Department of Obstetrics and Gynecology, Renji Hospital, Shanghai Jiao Tong University School of Medicine, Shanghai, China.
Department of Obstetrics and Gynecology, Ningbo First Hospital, Ningbo, China.
Pregnancy Hypertens. 2021 Aug;25:62-67. doi: 10.1016/j.preghy.2021.05.006. Epub 2021 May 14.
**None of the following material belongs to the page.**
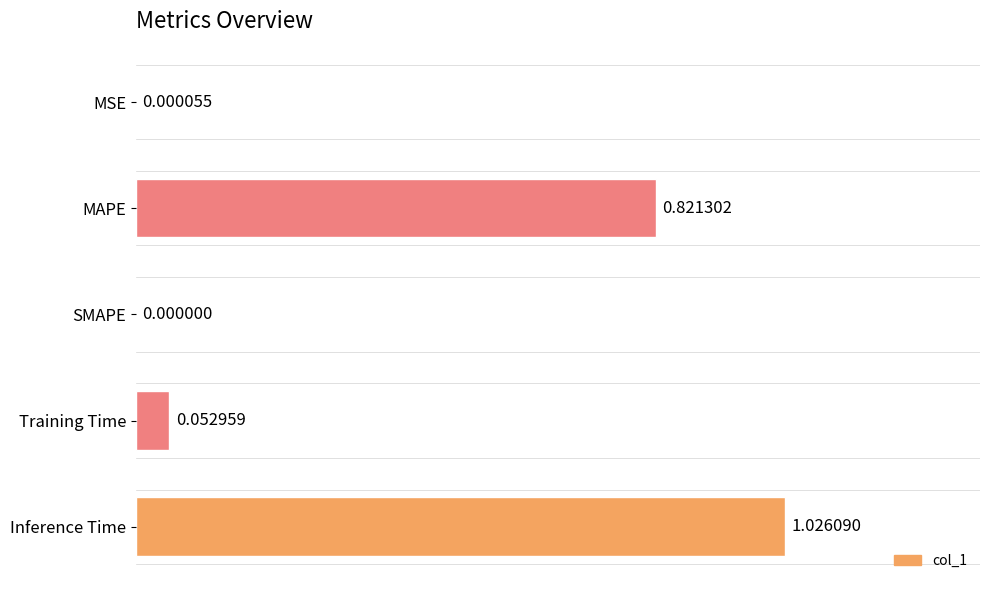

What is the sum of all values?

1.9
To investigate the relationship between blood pressure (BP) achieved during pregnancy and pregnant outcomes in non-severe chronic hypertensive women.
This retrospective cohort study included pregnant women who diagnosed as non-severe chronic hypertension and delivered in Shanghai Renji Hospital from January 2010 to March 2017. Based on their mean antenatal office diastolic BP (dBP), patients were divided into higher BP achieved (HBPA, dBP ≥ 90 mmHg) group or lower BP achieved (LBPA, dBP < 90 mmHg) group. Primary outcome measurement was the composite of fetal or neonatal mortality and morbidities. Secondary outcomes were the adverse maternal outcomes.
Eligible 305 patients were included, among whom 98 were in HBPA group and 207 were in LBPA group. The HBPA group had significantly higher antenatal dBP [95.0 ± 4.8 vs 81.7 ± 5.6 mmHg, P < 0.001] than the LBPA group. After adjusting for six confounding factors (age, body-mass index (BMI), weeks of gestation at first antenatal visit, dBP measured at first antenatal visit, antihypertensive medication usage during pregnancy, complicating other medical condition), primary outcome [34.7% vs 15.9%, 2.30 (1.23-4.30)] was significantly higher in HBPA group. The incidences of SGA [21.4% vs 11.1%, 2.12 (1.03-4.38)], NICU admission [19.4% vs 6.3%, 3.54 (1.48-8.49)], preeclampsia with severe features [22.4% vs 10.6%, 2.23 (1.10-4.54)], severe hypertension [8.2% vs 0.5%, 15.68 (1.78-138.04)] were higher, and earlier gestational age at delivery [37.1 ± 2.6 vs 37.7 ± 2.1, P = 0.031], lower birthweight [2861.0 ± 780.0 vs 3059.0 ± 616.3, P = 0.029] in the HBPA group.
Lower BP achieved during gestation in pregnant women with non-severe chronic hypertension (CH) might improve both fetal/neonatal and maternal outcomes.
探讨非重度慢性高血压孕妇孕期血压控制水平与妊娠结局的关系。
本回顾性队列研究纳入了 2010 年 1 月至 2017 年 3 月在上海交通大学医学院附属仁济医院就诊并分娩的非重度慢性高血压孕妇。根据患者产前诊室舒张压(dBP)的平均值,将其分为血压控制较好组(HBPA 组,dBP≥90mmHg)和血压控制较差组(LBPA 组,dBP<90mmHg)。主要结局测量指标为胎儿或新生儿死亡率和发病率的复合结局。次要结局为不良母儿结局。
本研究纳入了 305 例符合条件的孕妇,其中 98 例为 HBPA 组,207 例为 LBPA 组。HBPA 组的产前 dBP[95.0±4.8mmHg 比 81.7±5.6mmHg,P<0.001]显著高于 LBPA 组。调整年龄、体质指数(BMI)、首次产前就诊时的孕周、首次产前就诊时的 dBP、孕期降压药物使用、合并其他医疗状况等 6 个混杂因素后,HBPA 组的主要结局[34.7%比 15.9%,2.30(1.234.30)]显著更高。HBPA 组的巨大儿发生率[21.4%比 11.1%,2.12(1.034.38)]、新生儿重症监护病房(NICU)入住率[19.4%比 6.3%,3.54(1.488.49)]、重度子痫前期发生率[22.4%比 10.6%,2.23(1.104.54)]更高,且分娩时的胎龄更早[37.1±2.6比 37.7±2.1,P=0.031],出生体重更低[2861.0±780.0g 比 3059.0±616.3g,P=0.029]。
非重度慢性高血压孕妇孕期血压控制水平较低可能会改善母婴结局。